The Land of Decoration
- First edition
- Author: Grace McCleen
- Cover artist: Eleni Kalorkoti
- Language: English
- Publisher: Chatto & Windus (UK)
- Publication date: 1 March 2012
- Publication place: United Kingdom
- Media type: Print
- Pages: 304
- Awards: Betty Trask Award Desmond Elliott Prize
- ISBN: 0-7011-8681-X

= The Land of Decoration =

2012 novel by Grace McCleen

The Land of Decoration is the debut novel by British author Grace McCleen published in 2012 by Chatto & Windus. It won the Desmond Elliott Prize in 2012 and the Betty Trask Award in 2013. It was chosen along with three American novels by The Sunday Times Literary Editor as one of the four most promising debuts of 2012. It became one of Waterstones 11, an Oprah favourite, has so far been translated into nineteen languages and was selected by the Richard and Judy Book Club. It has been optioned by Life of Pi producer Gil Netter to be adapted by Kelly Marcel.

==Plot introduction==
The story is about ten-year-old Judith, who lives with her father John in a small town, as members of a fundamentalist sect they warn their neighbours of the approaching armageddon.

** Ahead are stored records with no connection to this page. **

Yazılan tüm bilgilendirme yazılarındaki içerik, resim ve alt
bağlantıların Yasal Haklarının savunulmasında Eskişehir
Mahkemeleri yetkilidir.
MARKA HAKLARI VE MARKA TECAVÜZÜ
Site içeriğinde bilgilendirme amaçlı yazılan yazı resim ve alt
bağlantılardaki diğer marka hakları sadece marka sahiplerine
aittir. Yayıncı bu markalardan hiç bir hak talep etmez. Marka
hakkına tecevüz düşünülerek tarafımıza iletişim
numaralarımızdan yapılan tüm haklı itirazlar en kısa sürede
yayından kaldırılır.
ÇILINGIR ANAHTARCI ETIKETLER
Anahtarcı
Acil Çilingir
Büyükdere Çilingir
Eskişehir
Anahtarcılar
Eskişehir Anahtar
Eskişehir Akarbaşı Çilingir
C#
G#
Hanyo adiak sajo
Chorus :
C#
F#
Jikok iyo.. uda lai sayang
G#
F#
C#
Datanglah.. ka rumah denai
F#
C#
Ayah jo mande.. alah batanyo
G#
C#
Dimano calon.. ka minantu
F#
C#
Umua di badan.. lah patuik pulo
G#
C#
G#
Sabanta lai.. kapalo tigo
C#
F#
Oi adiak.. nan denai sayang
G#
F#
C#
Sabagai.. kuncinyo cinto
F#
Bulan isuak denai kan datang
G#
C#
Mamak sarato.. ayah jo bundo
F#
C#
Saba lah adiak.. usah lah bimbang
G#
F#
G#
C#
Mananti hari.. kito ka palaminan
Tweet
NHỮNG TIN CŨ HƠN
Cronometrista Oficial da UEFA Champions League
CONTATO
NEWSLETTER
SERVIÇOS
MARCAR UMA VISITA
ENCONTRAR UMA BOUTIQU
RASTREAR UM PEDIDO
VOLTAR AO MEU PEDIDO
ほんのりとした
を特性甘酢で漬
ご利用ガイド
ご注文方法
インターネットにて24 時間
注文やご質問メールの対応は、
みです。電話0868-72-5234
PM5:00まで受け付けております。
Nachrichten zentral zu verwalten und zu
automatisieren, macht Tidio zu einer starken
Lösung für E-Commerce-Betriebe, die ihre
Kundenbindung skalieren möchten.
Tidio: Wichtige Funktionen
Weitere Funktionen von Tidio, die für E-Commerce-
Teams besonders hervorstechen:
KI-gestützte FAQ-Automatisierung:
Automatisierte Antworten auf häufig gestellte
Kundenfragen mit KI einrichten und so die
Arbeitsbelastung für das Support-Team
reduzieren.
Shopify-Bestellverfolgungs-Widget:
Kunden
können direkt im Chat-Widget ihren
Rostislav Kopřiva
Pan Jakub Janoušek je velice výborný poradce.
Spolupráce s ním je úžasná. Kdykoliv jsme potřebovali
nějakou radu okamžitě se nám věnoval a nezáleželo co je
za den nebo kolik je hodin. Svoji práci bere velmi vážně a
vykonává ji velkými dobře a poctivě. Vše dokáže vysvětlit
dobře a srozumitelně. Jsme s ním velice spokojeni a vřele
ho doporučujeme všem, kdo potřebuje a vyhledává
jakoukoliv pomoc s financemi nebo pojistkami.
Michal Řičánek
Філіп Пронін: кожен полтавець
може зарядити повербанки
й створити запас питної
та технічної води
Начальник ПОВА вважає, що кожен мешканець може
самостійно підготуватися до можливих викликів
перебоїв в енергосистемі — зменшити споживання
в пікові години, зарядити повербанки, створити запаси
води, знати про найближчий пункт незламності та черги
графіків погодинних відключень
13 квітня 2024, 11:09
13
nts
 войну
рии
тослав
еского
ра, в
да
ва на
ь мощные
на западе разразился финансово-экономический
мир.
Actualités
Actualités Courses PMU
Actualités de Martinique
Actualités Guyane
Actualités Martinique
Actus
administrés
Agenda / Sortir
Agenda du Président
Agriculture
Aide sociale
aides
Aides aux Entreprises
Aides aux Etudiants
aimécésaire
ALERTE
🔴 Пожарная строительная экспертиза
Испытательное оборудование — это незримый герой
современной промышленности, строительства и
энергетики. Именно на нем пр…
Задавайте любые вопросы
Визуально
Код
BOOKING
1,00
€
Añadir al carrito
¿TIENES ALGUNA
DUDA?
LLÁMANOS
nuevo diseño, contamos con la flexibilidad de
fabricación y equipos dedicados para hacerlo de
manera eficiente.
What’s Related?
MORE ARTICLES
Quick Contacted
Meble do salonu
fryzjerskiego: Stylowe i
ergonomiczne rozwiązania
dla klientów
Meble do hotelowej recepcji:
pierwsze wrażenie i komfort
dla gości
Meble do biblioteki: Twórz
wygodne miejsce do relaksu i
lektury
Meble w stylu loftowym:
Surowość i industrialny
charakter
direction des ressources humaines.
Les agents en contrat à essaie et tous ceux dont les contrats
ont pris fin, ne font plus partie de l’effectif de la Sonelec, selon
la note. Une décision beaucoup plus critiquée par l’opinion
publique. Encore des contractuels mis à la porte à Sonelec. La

Motherless and bullied at school Judith seeks escape in her bedroom where she has recreated the town as an elaborate model, which she calls the 'Land of Decoration', a phrase she takes from Ezekiel 20. She wonders if she makes it snow in her miniature world whether she can prevent school from opening. The next morning the October landscape outside her window is blanketed in white. This is just the first of her miracles, but with her power comes trouble as her father's work-colleagues come out on strike and the bullying at school intensifies.

==Inspiration==
Speaking of her childhood in Wales, McCleen says "I grew up in a fundamentalist religion and didn’t have much contact with non-believers. My parents weren’t typical converts so we didn’t have much contact with other believers either. When I was ten I was taken out of school and we moved to the country [Ireland]. I spent all the time in the fields with two sheepdogs, or making things in my room".

==Reception==
- Nicola Barr in The Guardian writes, "McCleen's debut has rightly been much anticipated, not least because the author grew up in a similarly fundamentalist environment and the authenticity of the experience is part of what makes the book – and its astonishing young heroine – so memorable...this young writer has done a brave, bold thing, writing what is effectively a religious allegory set in the mid-80s Welsh valleys. The community she depicts truly has an end-of-the-world feel – it is aggressive and hostile, full of chaotic, deprived households, a nightmarish vision of strikes and riots and bullying" and concludes "Surprising, affecting, thoughtful and complex, McCleen's novel grows in power the more time you spend with it, and marks her out as a writer to watch."
- Amity Gaige in The New York Times calls it a 'gripping' and 'philosophically sophisticated' work, and explains "The success of Judith’s first miracle sets off a series of domino miracles, all of which occur under the novel’s slow-gathering and persuasive examination of a child’s crisis of faith...Judith summons what she believes is the voice of God...This novel builds interesting uncertainties into its narrative: Is Judith capable of dark magic, or are the events in her life coincidence? Is the wrathful voice inside her somewhere in the realm of imaginary friendship, or is she schizophrenic? McCleen never tips her hat."
- Chris Cleave wrote of The Land of Decoration in the Financial Times, "...loveable, unique and thrillingly uncategorisable...an allegory disguised as a sermon, the simulation of a partial autobiography, an impersonation of a heart-breaking psychological analysis of loneliness standing in for a useful self-help book, all the while posing as a brilliant page-turning story...an extraordinary and peculiarly haunting novel."